A final theme heard frequently at the symposium is that it is necessary to uncover each and all of the causes of pulmonary hypertension, and to develop treatments specific to each set of causes. It is most unlikely that any one drug will fully cure all types of pulmonary hypertension (although compounds such as prostacyclin can alleviate the symptoms of most kinds of pulmonary hypertension, much as aspirin alleviates the symptoms of headaches that result from many different causes). Indeed, combination drug therapy will likely be necessary for any one kind of pulmonary hypertension due to the multiple intersecting causal factors that always exist. Any of several different genetic mutations might be found to create a predisposition for pulmonary hypertension if certain environmental factors are present, and those environmental factors (e.g. diet suppressant, HIV, hypoxia, etc.) may be different for different genetic mutations. Hence it is important to learn all of the different genetic mutations that can give rise to pulmonary hypertension, so that we can understand which proteins they instruct to be or not be produced, and how those proteins end up interacting with other molecules in the complex biochemistry of the pulmonary vascular bed. The genetic mutation which causes familial primary pulmonary hypertension is especially important to uncover since it may cause PPH even in the absence of an environmental stimuli. This simplifies the task of understanding how a protein produced in a cell, under DNA-RNA instructions, ends up causing vasoconstriction and endothelial proliferation because at least there are no confounding environmental stimuli to factor in as well.

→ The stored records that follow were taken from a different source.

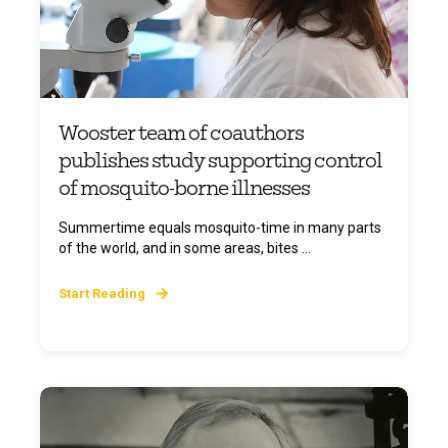
Wooster team of coauthors
publishes study supporting control
of mosquito-borne illnesses
Summertime equals mosquito-time in many parts
of the world, and in some areas, bites ...
Start Reading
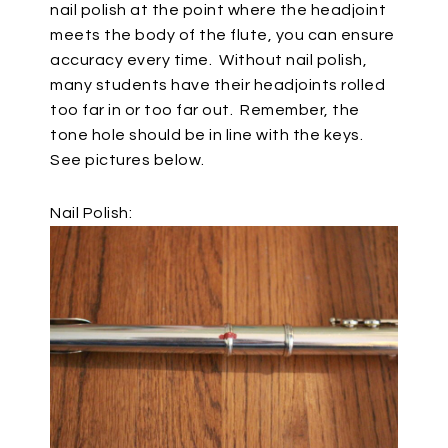
nail polish at the point where the headjoint
meets the body of the flute, you can ensure
accuracy every time.
Without nail polish,
many students have their headjoints rolled
too far in or too far out.
Remember, the
tone hole should be in line with the keys.
See pictures below.
Nail Polish:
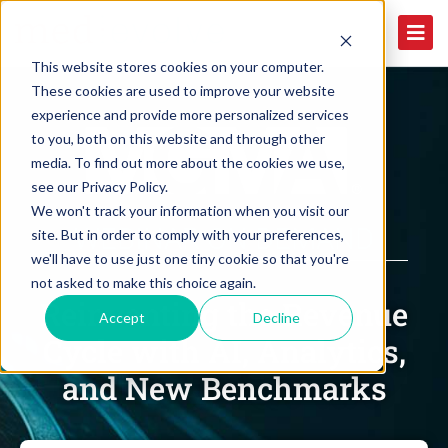
This website stores cookies on your computer.
These cookies are used to improve your website
experience and provide more personalized services
to you, both on this website and through other
media. To find out more about the cookies we use,
see our Privacy Policy.
We won't track your information when you visit our
WEBINAR ON DEMAND
site. But in order to comply with your preferences,
we'll have to use just one tiny cookie so that you're
not asked to make this choice again.
Reinventing the Revenue
Accept
Decline
Cycle with AI, Analytics,
and New Benchmarks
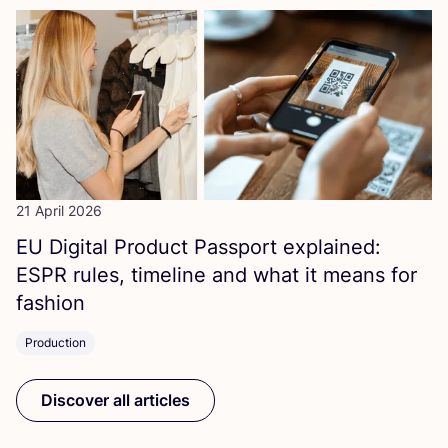
21 April 2026
EU
Digital Product Passport explained:
ESPR
rules, timeline and what it means for
fashion
Production
Discover all articles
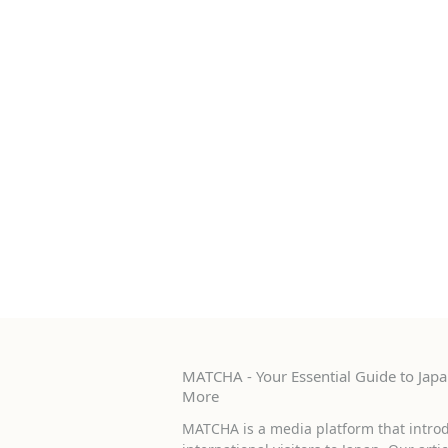
MATCHA - Your Essential Guide to Japan
More
MATCHA is a media platform that introd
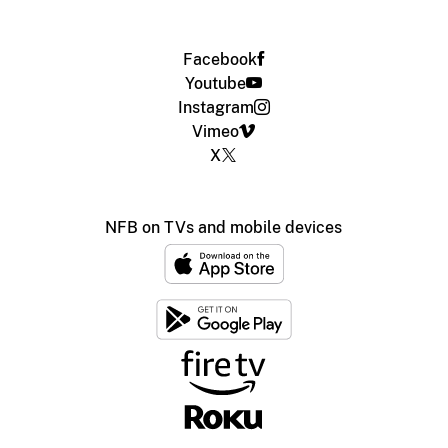
Facebook
Youtube
Instagram
Vimeo
X
NFB on TVs and mobile devices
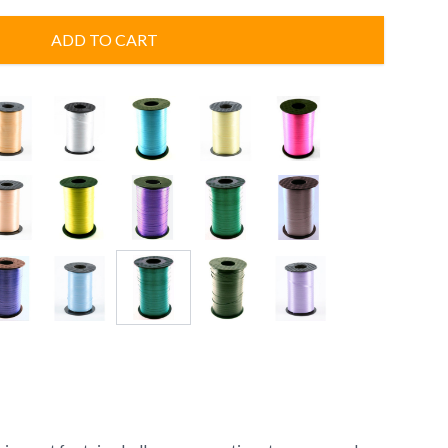
ADD TO CART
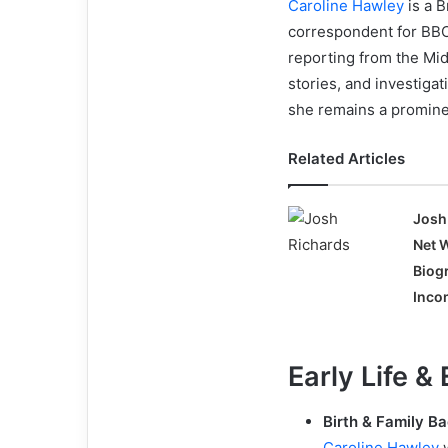
Caroline Hawley
is a B
correspondent for BBC
reporting from the Mid
stories, and investig
she remains a prominen
Related Articles
Josh
Net 
Biog
Incom
Early Life &
Birth & Family B
Caroline Hawley
w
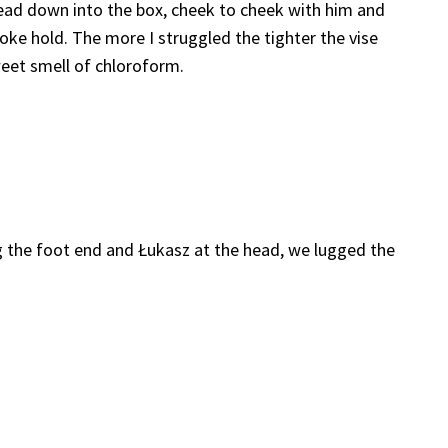
ead down into the box, cheek to cheek with him and
oke hold. The more I struggled the tighter the vise
weet smell of chloroform.
 the foot end and Łukasz at the head, we lugged the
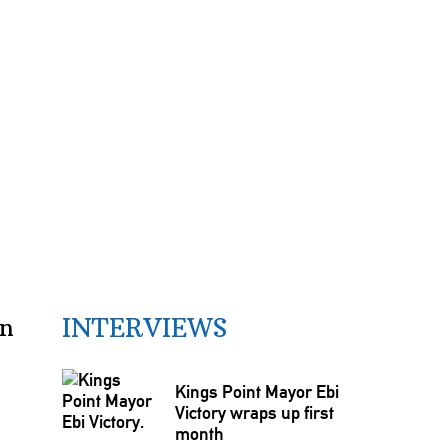
INTERVIEWS
wn
Kings Point Mayor Ebi
Victory wraps up first
month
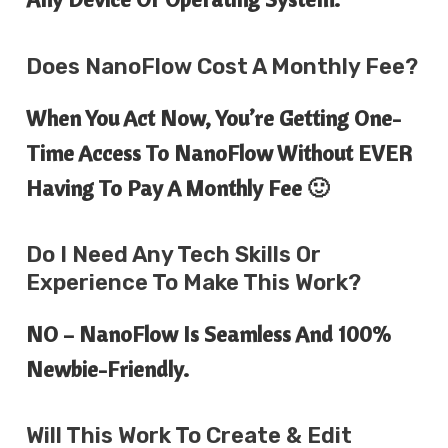
Does NanoFlow Cost A Monthly Fee?
When You Act Now, You’re Getting One-
Time Access To NanoFlow Without EVER
Having To Pay A Monthly Fee 🙂
Do I Need Any Tech Skills Or
Experience To Make This Work?
NO – NanoFlow Is Seamless And 100%
Newbie-Friendly.
Will This Work To Create & Edit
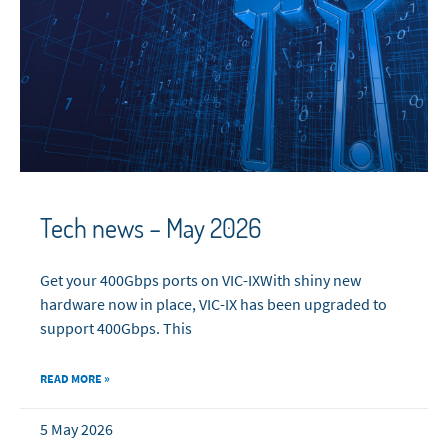
Tech news – May 2026
Get your 400Gbps ports on VIC-IXWith shiny new
hardware now in place, VIC-IX has been upgraded to
support 400Gbps. This
READ MORE »
5 May 2026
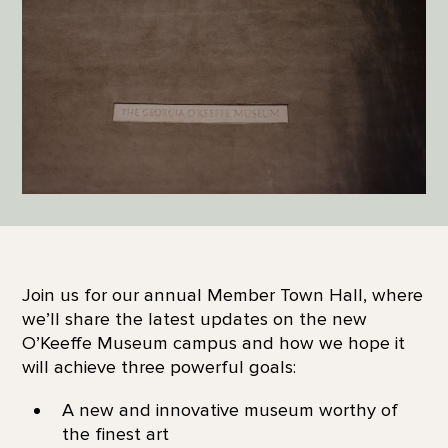
Join us for our annual Member Town Hall, where
we’ll share the latest updates on the new
O’Keeffe Museum campus and how we hope it
will achieve three powerful goals:
A new and innovative museum worthy of
the finest art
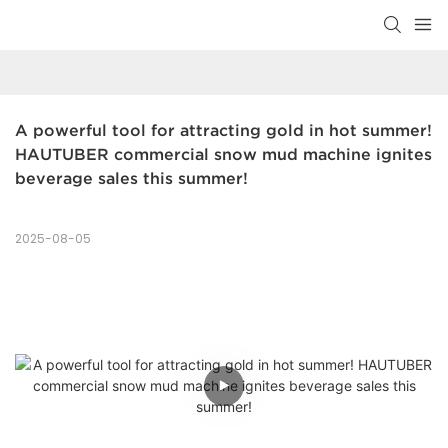
A powerful tool for attracting gold in hot summer! 
HAUTUBER commercial snow mud machine ignites 
beverage sales this summer!
2025-08-05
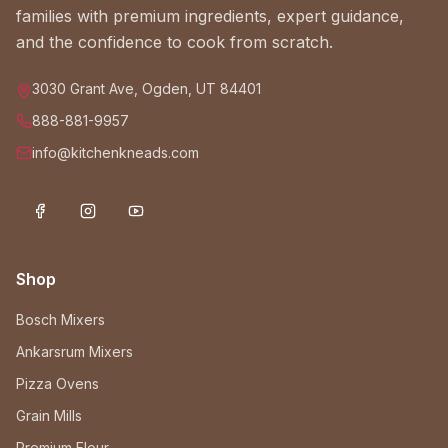
families with premium ingredients, expert guidance,
and the confidence to cook from scratch.
3030 Grant Ave, Ogden, UT 84401
888-881-9957
info@kitchenkneads.com
Shop
Bosch Mixers
Ankarsrum Mixers
Pizza Ovens
Grain Mills
Premium Flour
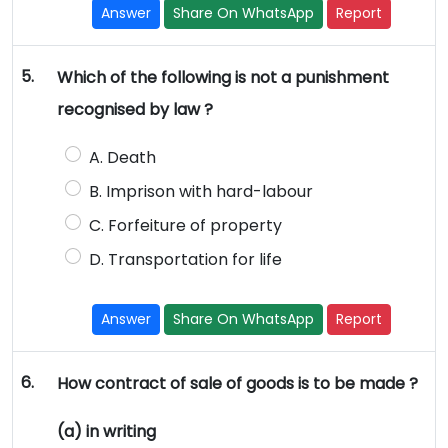
Answer
Share On WhatsApp
Report
5.
Which of the following is not a punishment
recognised by law ?
A. Death
B. Imprison with hard-labour
C. Forfeiture of property
D. Transportation for life
Answer
Share On WhatsApp
Report
6.
How contract of sale of goods is to be made ?
(a) in writing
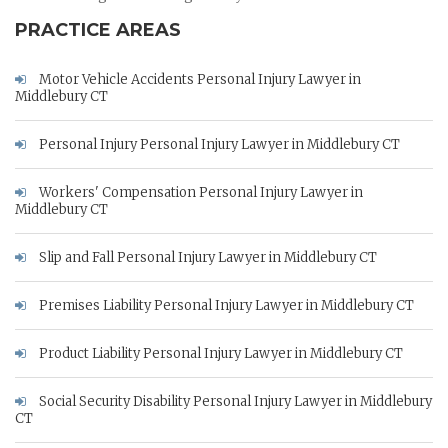
PRACTICE AREAS
Motor Vehicle Accidents Personal Injury Lawyer in
Middlebury CT
Personal Injury Personal Injury Lawyer in Middlebury CT
Workers' Compensation Personal Injury Lawyer in
Middlebury CT
Slip and Fall Personal Injury Lawyer in Middlebury CT
Premises Liability Personal Injury Lawyer in Middlebury CT
Product Liability Personal Injury Lawyer in Middlebury CT
Social Security Disability Personal Injury Lawyer in Middlebury
CT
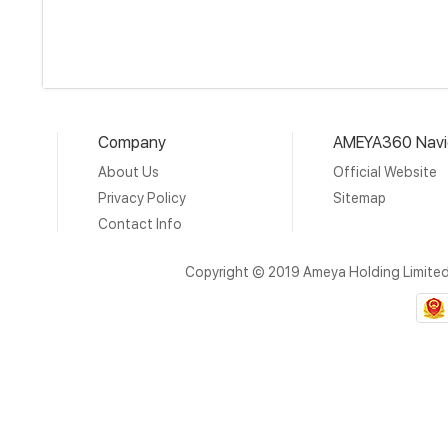
Company
AMEYA360 Navi
About Us
Official Website
Privacy Policy
Sitemap
Contact Info
Copyright © 2019 Ameya Holding Limite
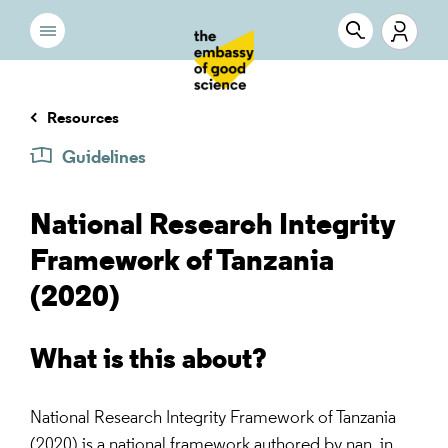
Resources
Guidelines
National Research Integrity
Framework of Tanzania
(2020)
What is this about?
National Research Integrity Framework of Tanzania
(2020) is a national framework authored by nan, in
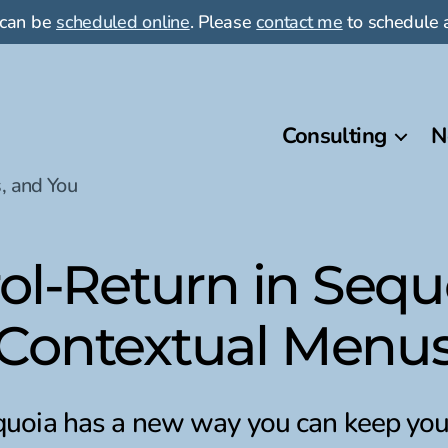
 can be
scheduled online
. Please
contact me
to schedule a
Consulting
N
, and You
rol-Return in Sequ
Contextual Menu
oia has a new way you can keep you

One encouraging point made at the symposium is that pulmonary hypertension is probably not systemic in origin, because it has never recurred in a person who received a lung transplant. This gives rise to hope that the causes of PPH are localized to the pulmonary vascular bed, and that if we can both halt the cause(s), and reverse the damage previously done by the cause(s), we can in fact cure the disease. A number of drug compounds are being developed to reverse the damage done by pulmonary hypertension. Even if we don’t soon find the cause(s), normal lives can be lived by pharmaceutical prevention of the damage. But every cause found and identified makes our pharmaceutical treatment strategy more directed, specific and effective. Hence, the pulmonary hypertension research community is simultaneously trying to both identify the pathogenesis of PPH and to reverse its effects. The Francois Brenot Symposium gave many researchers renewed energy and insights in carrying out these tasks.